Aktualisiert 18.04.2014 12:29

Cheddar aus EnglandBriten mischen den Schweizer Käsemarkt auf

Ausgerechnet in der Schweiz: Ein britisches Paar hat seine Käse-Importe innerhalb weniger Jahre vervielfacht. Die Schweiz sei der optimale Markt für Cheddar und Stinkkäse, glauben sie.

von
Laura Frommberg
Godminster: Der Cheddar ist bei Schweizern am beliebtesten.

Godminster: Der Cheddar ist bei Schweizern am beliebtesten.

Eigentlich klingt es, als wäre das Projekt zum Scheitern verurteilt: Ein Ehepaar zieht in die Schweiz, um dort britischen Käse zu verkaufen. Und das noch nicht einmal preiswert, sondern richtig teuer. 2007 machten sich Maya und Michael Jones auf, um genau das zu tun. Im ersten Jahr importierte ihre Firma British Cheese Centre Switzerland 700 Kilo britischen Käse in die Eidgenossenschaft. Inzwischen setzen sie den Briten-Käse gleiche massenweise ab. 2013 importierten die Jones 16'000 Kilo. Seit 2010 ist das Unternehmen profitabel.

Cheddar, Blauschimmelkäse, Lancashire - die Produktpalette ist breit. Sogar den Stinking Bishop verkauft das Ehepaar. Im Jahr 2009 wurde der Käse hochoffiziell zum stinkigsten Käse Englands gekürt. Beliebt ist er trotzdem – oder vielleicht gerade deshalb. Sogar Prinz Charles schwört auf den Stinking Bishop. Kostenpunkt: 79 Franken pro Kilo. Zum Vergleich: Einen Gruyère gibts bei Migros ab rund 20 Franken pro Kilo.

Erfahrung im Geschäft

Maya Jones sieht ein, dass es nach einem Himmelfahrtskommando klingt, die Schweizer von britischem Käse überzeugen zu wollen. «Aber im Grunde ist es einfach eine Ergänzung auf dem Käsebrett.» Denn in Grossbritannien werde allein durch das feuchtere Klima und die Vielfalt der Regionen komplett anderer Käse produziert als hierzulande. Genau das spreche auch die Nobelrestaurants und Fünfsterne Hotels an, die man beliefere, sagt Jones. Auch Jelmoli hat die Produkte vom British Cheese Centre im Angebot.
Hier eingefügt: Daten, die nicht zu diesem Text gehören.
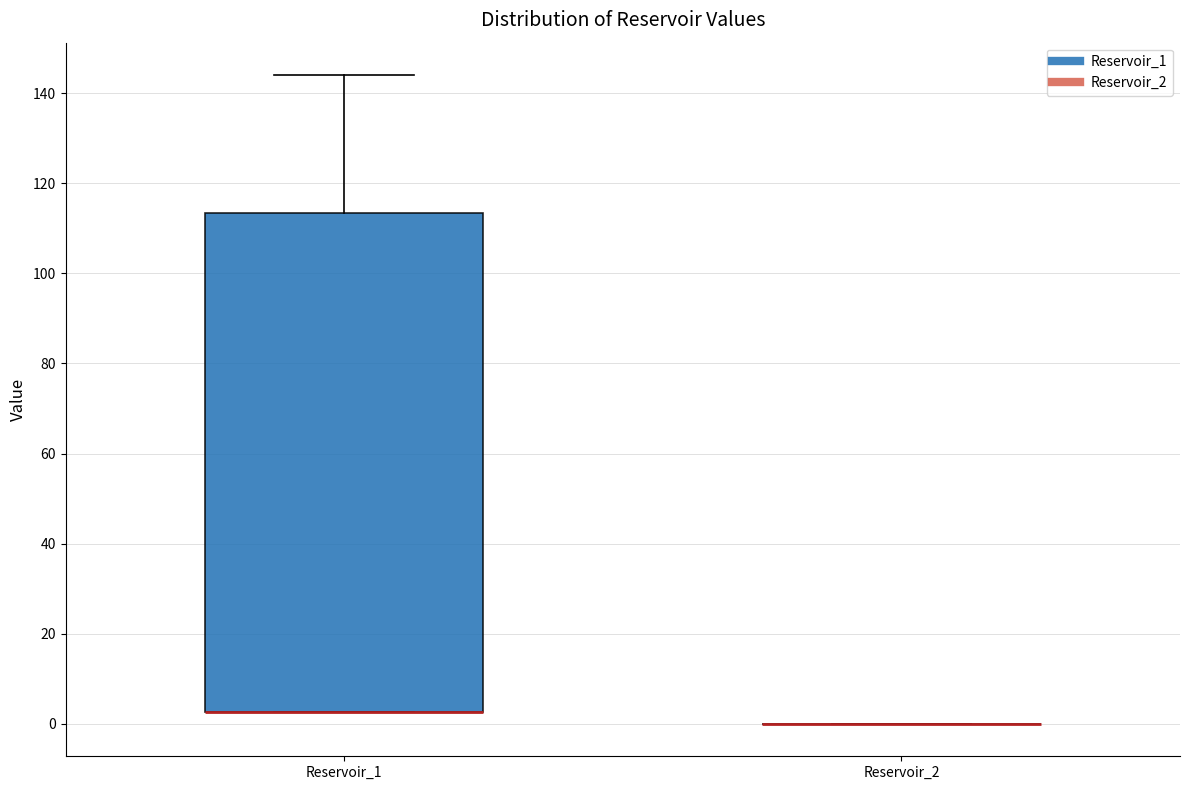

Reading left to right, transcribe this box plot: for each box, give where its median line is, the range the box spans, and where its two whiskers end, as read against the y-axis. The values are not printed on the chart, so give them approximately, as read against the axis.

Reservoir_1: median 2 (drawn on the box's lower edge), box 2 to 114, whiskers 2 to 144
Reservoir_2: box collapsed to a line at 0, whiskers 0 to 0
Ganz überrascht vom Erfolg sind die Jones aber nicht. Maya Jones, gebürtige Schweizerin, war vor ihrer Selbstständigkeit für einen Grosskonzern in London tätig und dort verantwortlich für die Milchprodukte-Sparte. «Da habe ich sehr viele Erfahrungen gesammelt», berichtet sie. Dann machte sie sich gemeinsam mit ihrem Mann selbstständig und ging zurück in die Schweiz. Ihr Mann fungiert als Käsemeister, leitet Degustationen und ist auch im eigenen Laden im Zürcher Viadukt anzutreffen.

Schottisches Fondue

«Wir profitieren sicher auch stark von den vielen Expats in der Schweiz», berichtet Maya Jones. Gerade Briten würden ihren eigenen Käse oft vermissen und freuen sich dann, wenn sie ihn endlich wieder kaufen können. Aber auch Schweizer seien offen fürs Angebot. «Sie sind bereit, für Genuss viel Geld zu zahlen.» Das sei in vielen anderen Ländern nicht so. Über eine Expansion nach Deutschland denkt Jones trotzdem nach. Mehrere Kunden hätten bereits Interesse angemeldet. «Andere EU-Länder sind aber momentan kein Thema.»

Bereits jetzt hat das British Cheese Centre die Produktpalette erweitert. Britische Biere, Portwein, Chutneys, Shortbread – alles, was das britische Herz begehrt, kann man mittlerweile bei ihr und ihrem Mann kaufen. Und auch eine eigene Kreation wird schon angeboten. Ob diese bei den Schweizern gut ankommt, ist allerdings fraglich: Scottish Fondue. Das ist britischer geschmolzener Käse mit dunklem Bier und Whisky. Tönt gewöhnungsbedürftig. Doch Jones schwört: «Bier und Käse, das passt einfach perfekt zusammen.»